From Middle English weyven(“to wave, waver”), from Old Norse veifa(“to wave, swing”) (Norwegian veiva), from Proto-Germanic *waibijaną.
From Anglo-Norman waive, probably as the past participle of weyver, as Etymology 1, above.
etymonline
waive (v.)
c. 1300, "deprive of legal protection," from Anglo-French weyver "to abandon, waive" (Old French guever "to abandon, give back"), probably from a Scandinavian source akin to Old Norse veifa "to swing about," from Proto-Germanic *waif-, from PIE root *weip- "to turn, vacillate, tremble ecstatically." In Middle English legal language, used of rights, goods, or women.
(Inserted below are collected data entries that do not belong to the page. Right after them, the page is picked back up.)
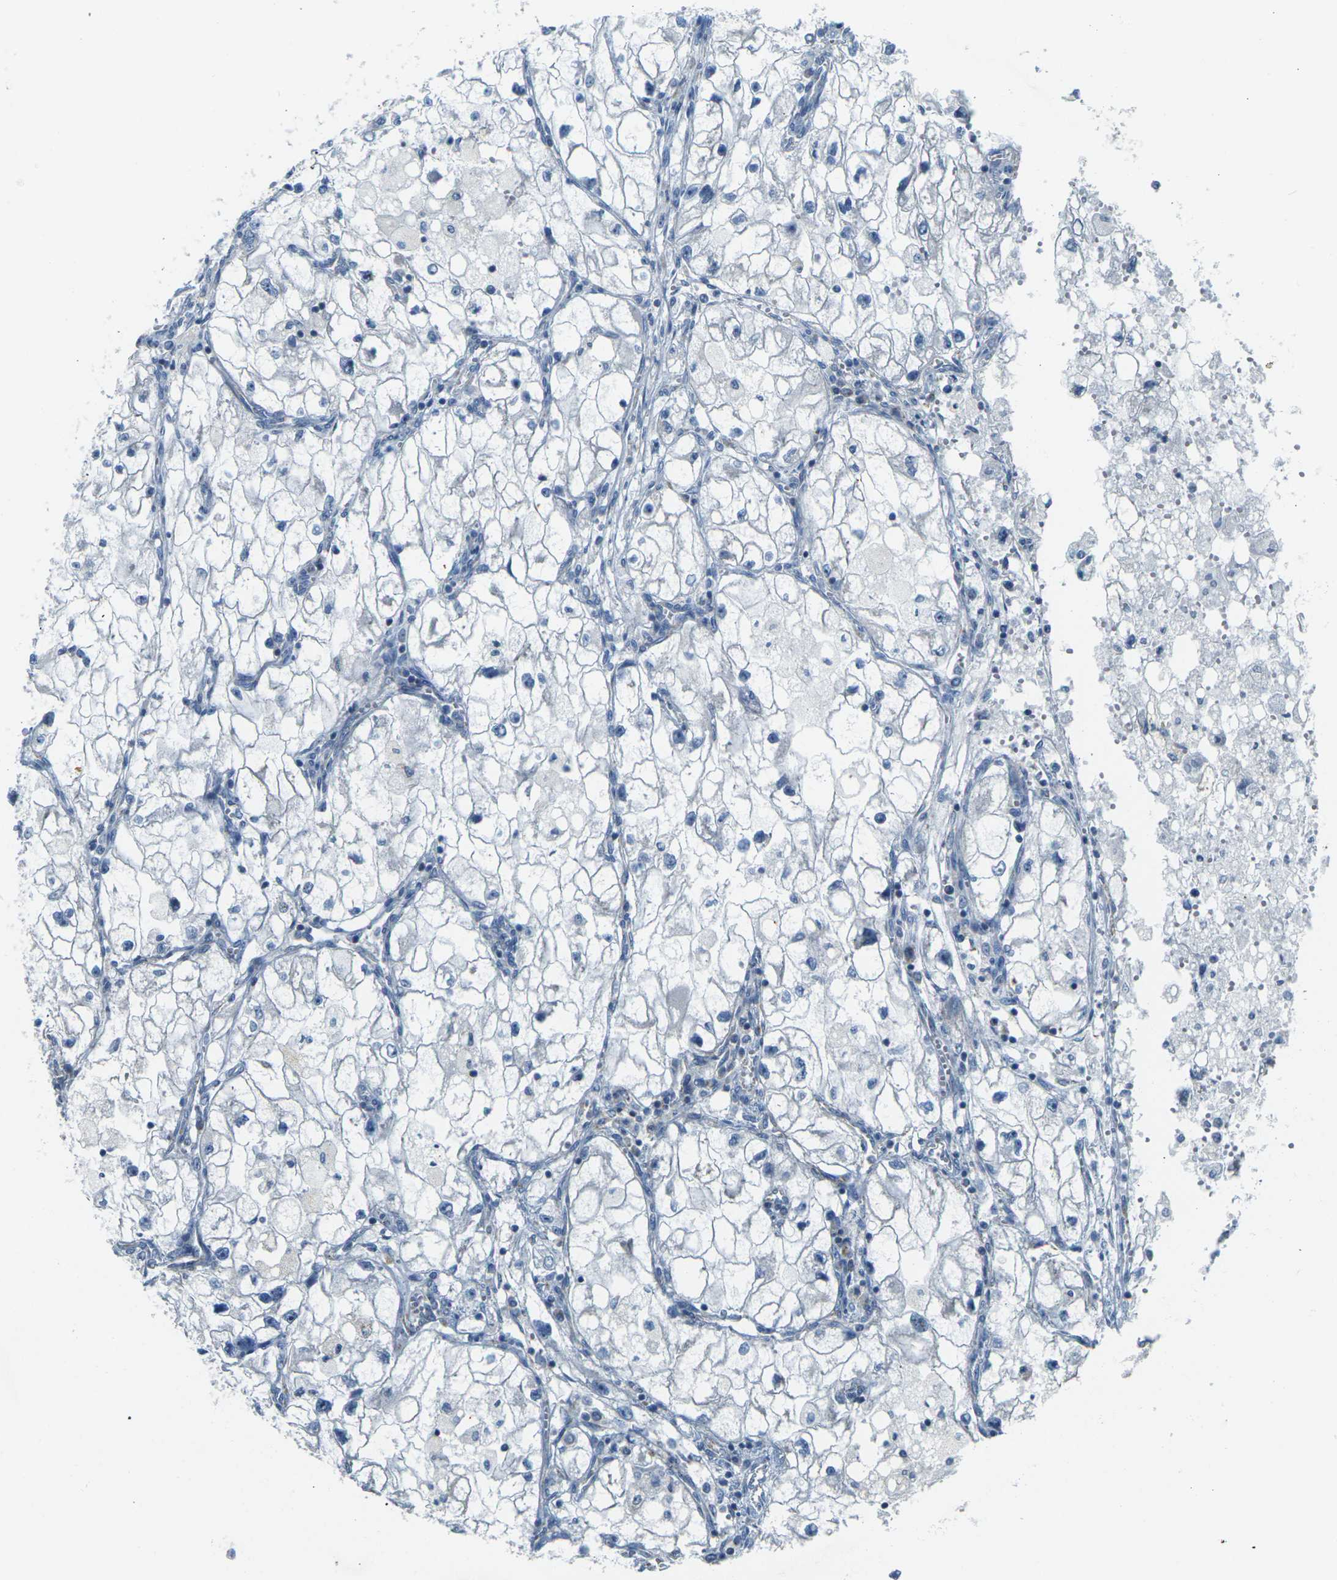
{"staining": {"intensity": "negative", "quantity": "none", "location": "none"}, "tissue": "renal cancer", "cell_type": "Tumor cells", "image_type": "cancer", "snomed": [{"axis": "morphology", "description": "Adenocarcinoma, NOS"}, {"axis": "topography", "description": "Kidney"}], "caption": "This is a image of immunohistochemistry (IHC) staining of renal adenocarcinoma, which shows no expression in tumor cells.", "gene": "PARD6B", "patient": {"sex": "female", "age": 70}}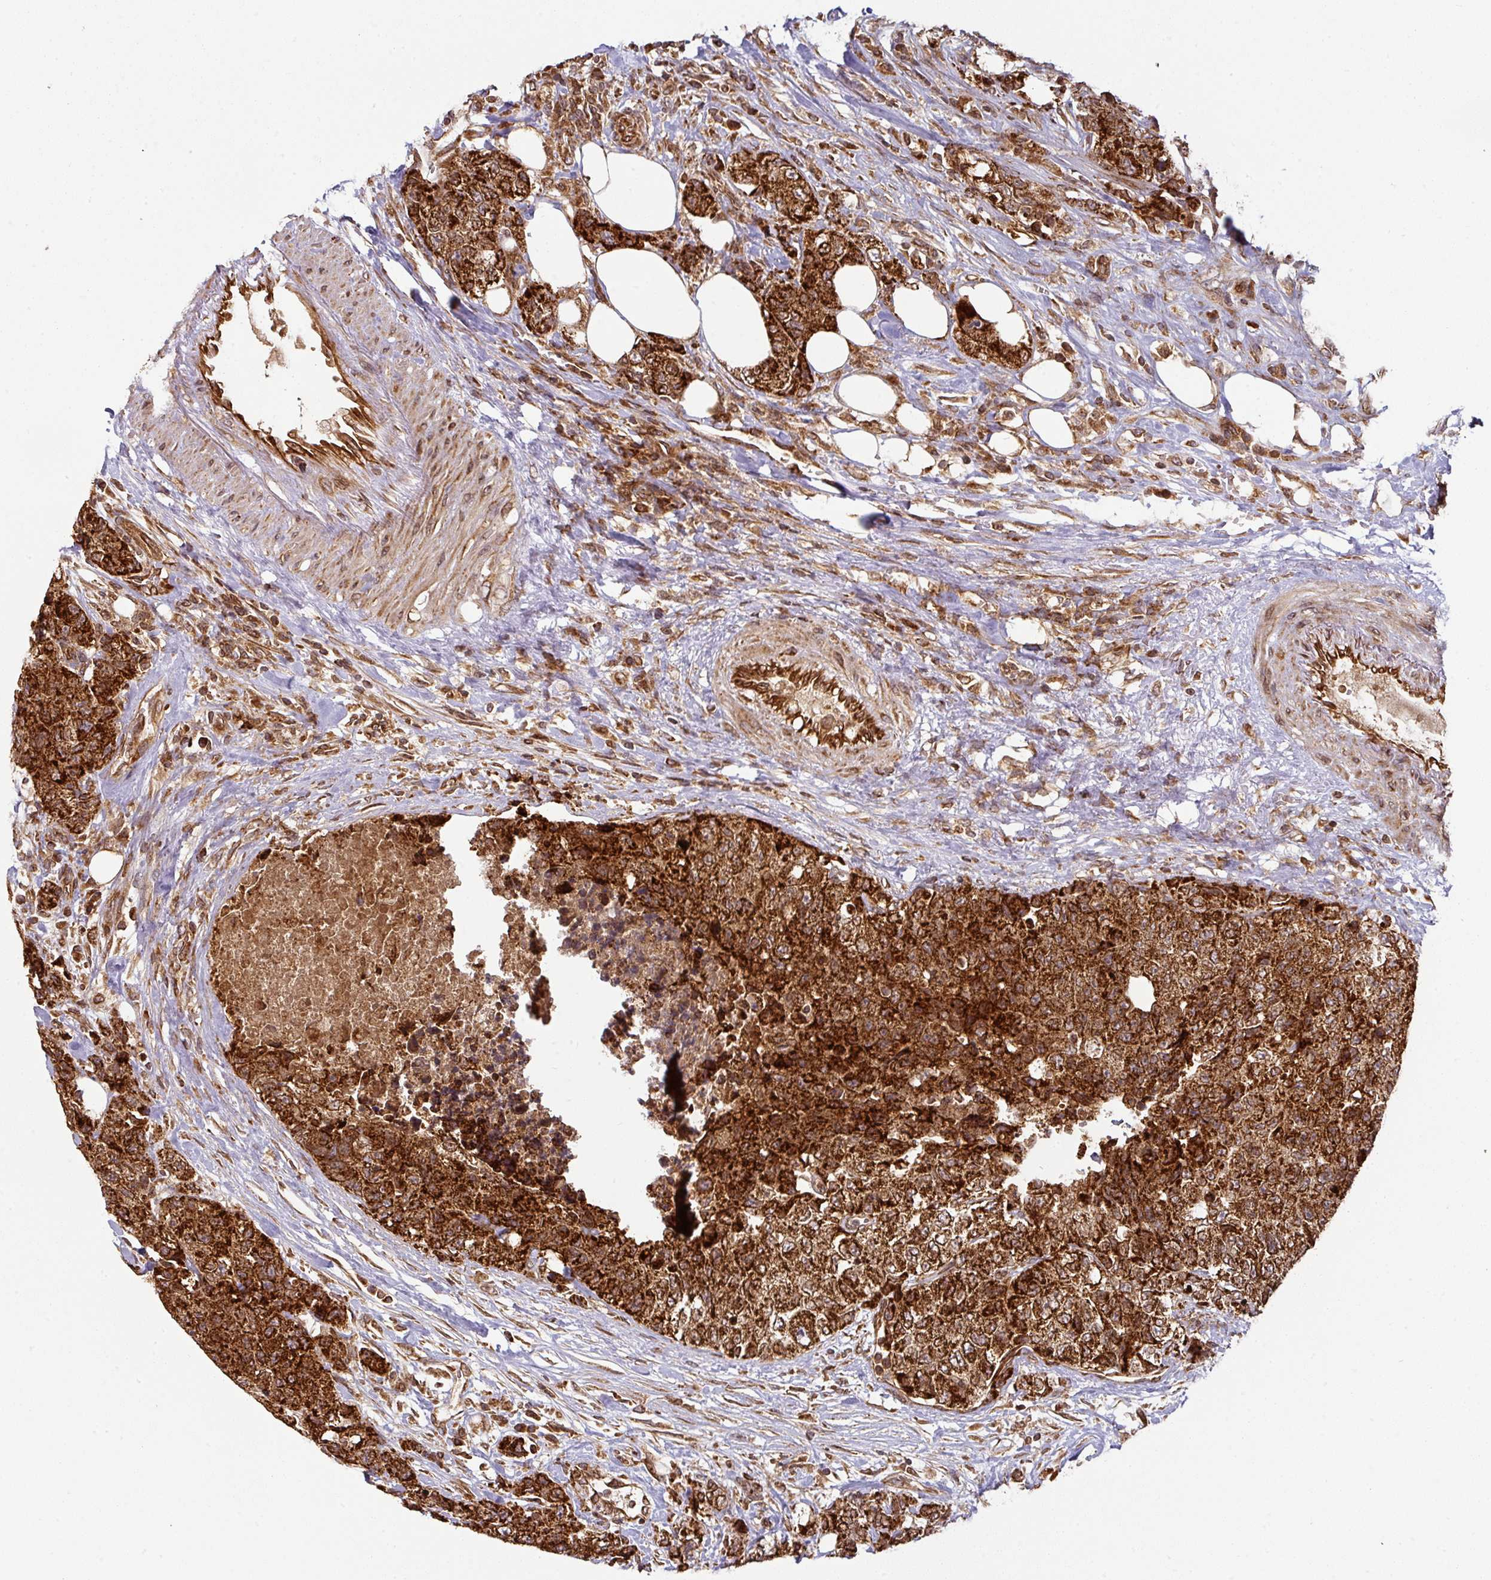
{"staining": {"intensity": "strong", "quantity": ">75%", "location": "cytoplasmic/membranous"}, "tissue": "urothelial cancer", "cell_type": "Tumor cells", "image_type": "cancer", "snomed": [{"axis": "morphology", "description": "Urothelial carcinoma, High grade"}, {"axis": "topography", "description": "Urinary bladder"}], "caption": "A high amount of strong cytoplasmic/membranous expression is seen in approximately >75% of tumor cells in urothelial cancer tissue. The staining was performed using DAB, with brown indicating positive protein expression. Nuclei are stained blue with hematoxylin.", "gene": "TRAP1", "patient": {"sex": "female", "age": 78}}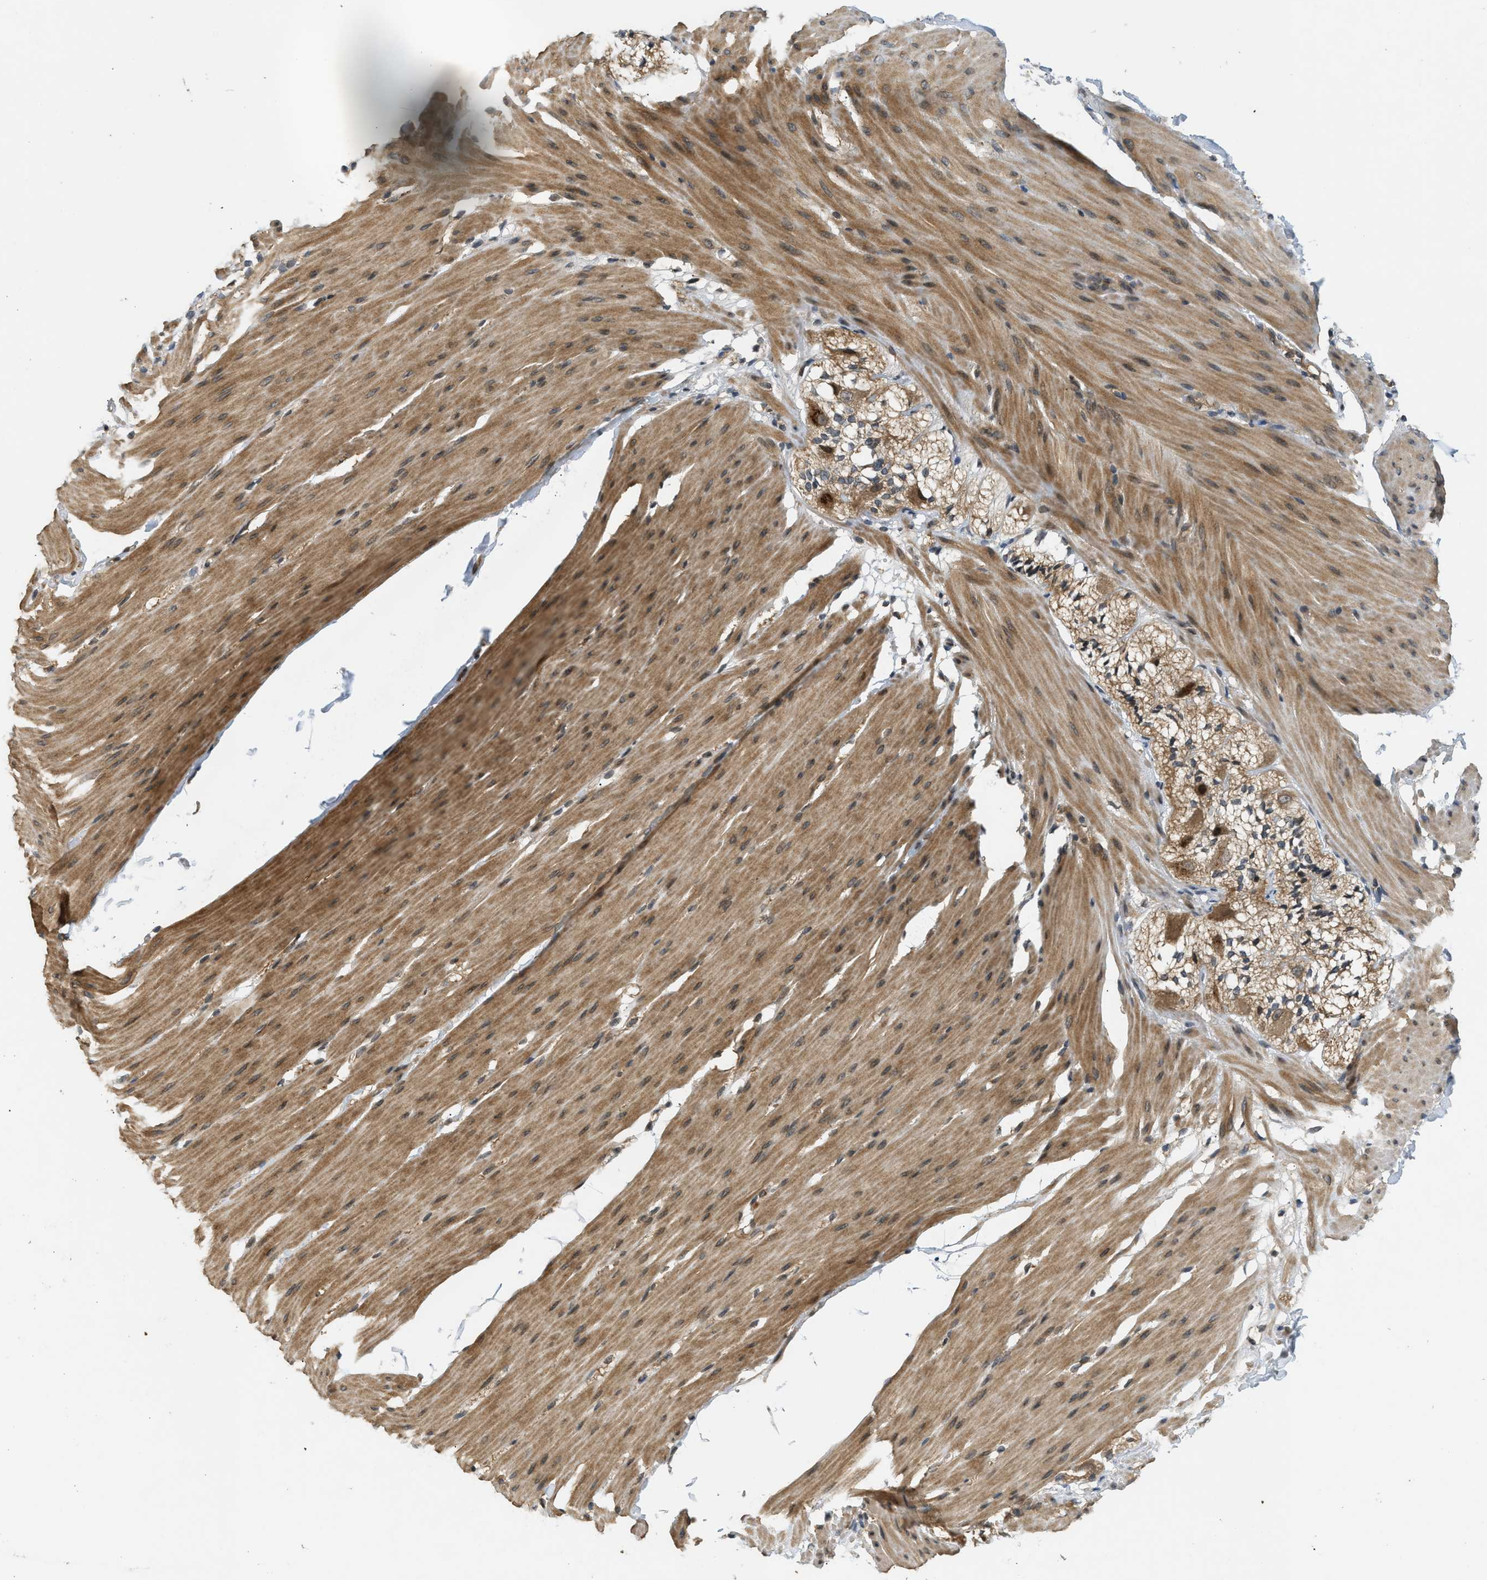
{"staining": {"intensity": "moderate", "quantity": ">75%", "location": "cytoplasmic/membranous,nuclear"}, "tissue": "smooth muscle", "cell_type": "Smooth muscle cells", "image_type": "normal", "snomed": [{"axis": "morphology", "description": "Normal tissue, NOS"}, {"axis": "topography", "description": "Smooth muscle"}, {"axis": "topography", "description": "Colon"}], "caption": "This photomicrograph displays immunohistochemistry (IHC) staining of benign smooth muscle, with medium moderate cytoplasmic/membranous,nuclear staining in about >75% of smooth muscle cells.", "gene": "ADCY8", "patient": {"sex": "male", "age": 67}}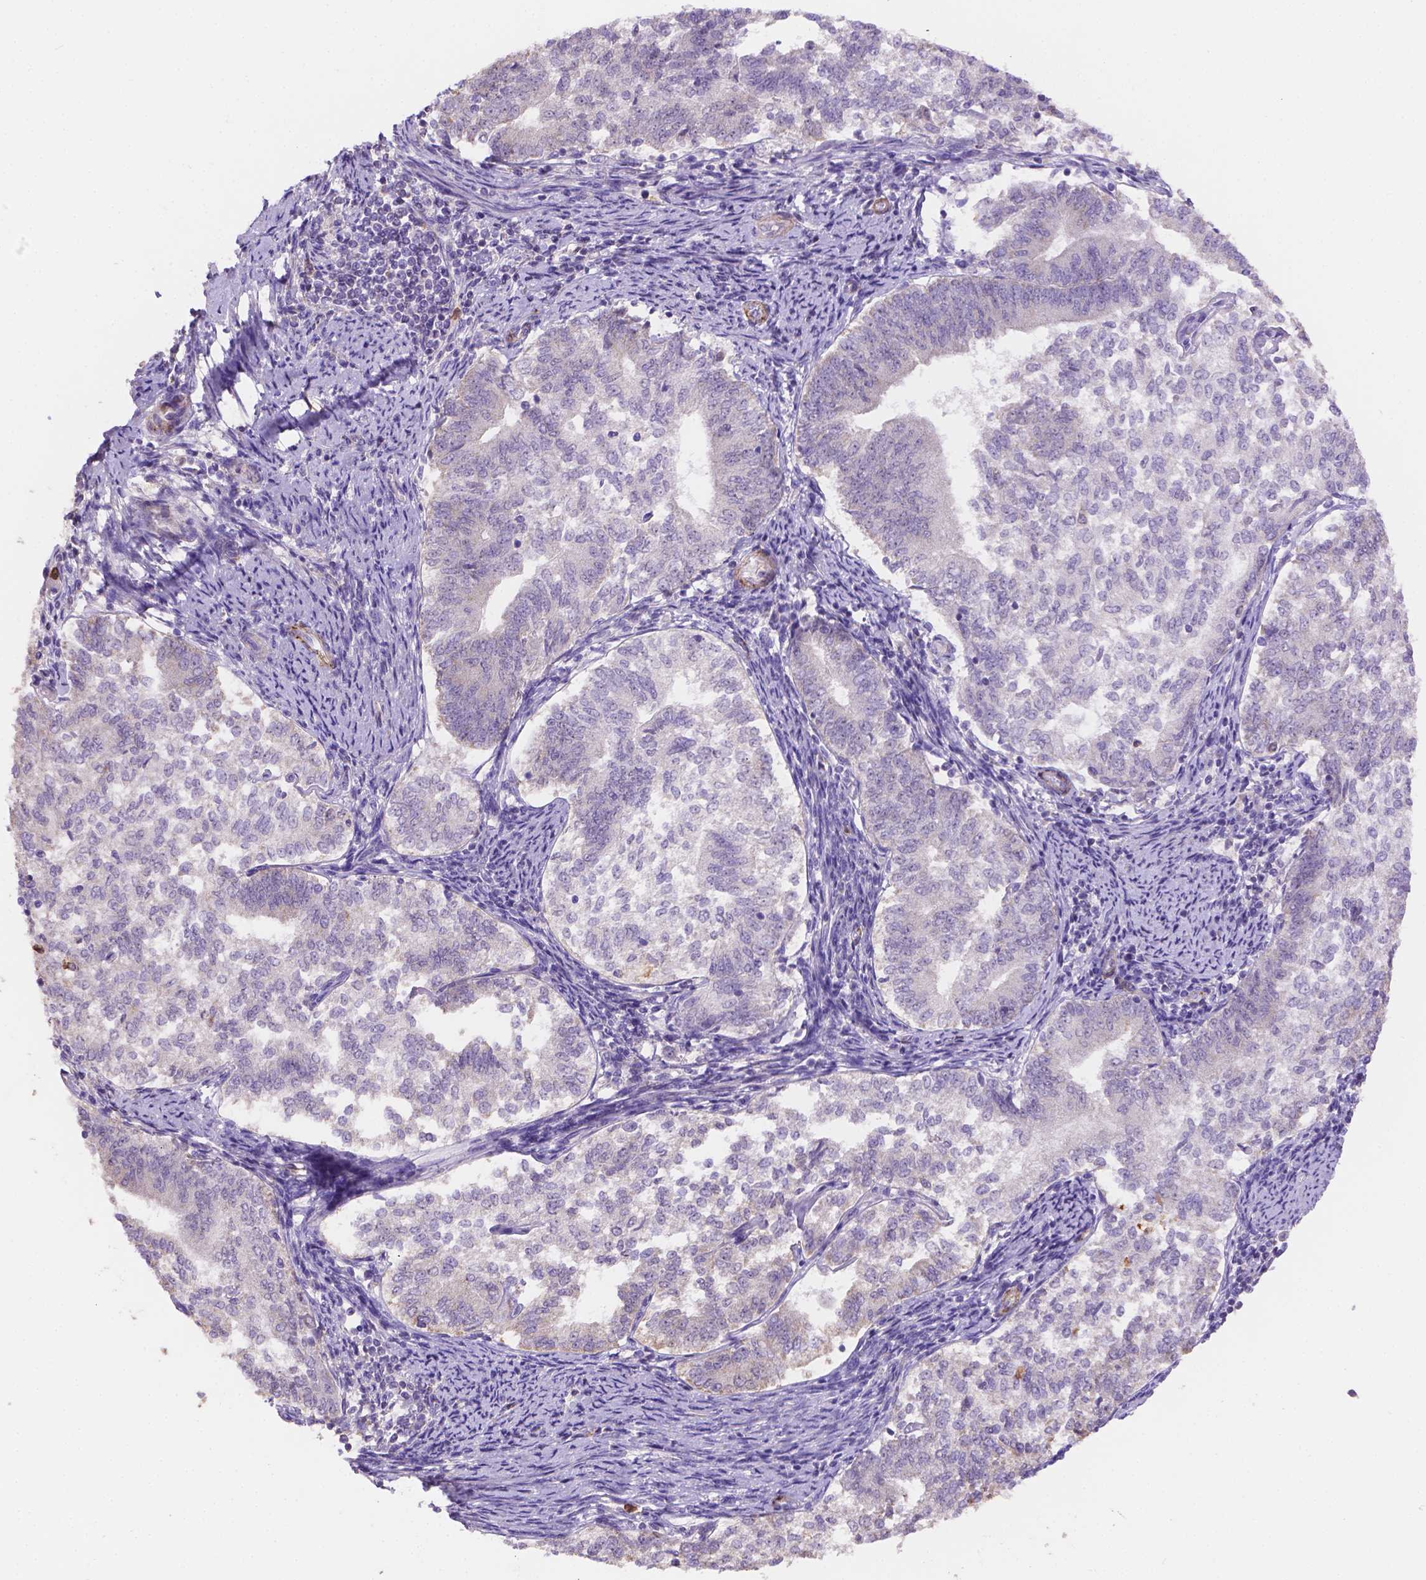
{"staining": {"intensity": "negative", "quantity": "none", "location": "none"}, "tissue": "endometrial cancer", "cell_type": "Tumor cells", "image_type": "cancer", "snomed": [{"axis": "morphology", "description": "Adenocarcinoma, NOS"}, {"axis": "topography", "description": "Endometrium"}], "caption": "Tumor cells show no significant protein staining in endometrial adenocarcinoma.", "gene": "NXPE2", "patient": {"sex": "female", "age": 65}}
If the defendant be a woman, the proceeding is called a waiver; for as women were not sworn to the law by taking the oath of allegiance in the leet (as men anciently were when of the age of twelve years and upwards), they could not properly be outlawed, but were said to be waived, i.e., derelicta, left out, or not regarded. [from section subtitled "Outlawry" in J.J.S. Wharton, "Law-Lexicon, or Dictionary of Jurisprudence," London, 1867]
By 17c. as "to relinquish, forbear to insist on or claim, defer for the present." Related: Waived; waiving.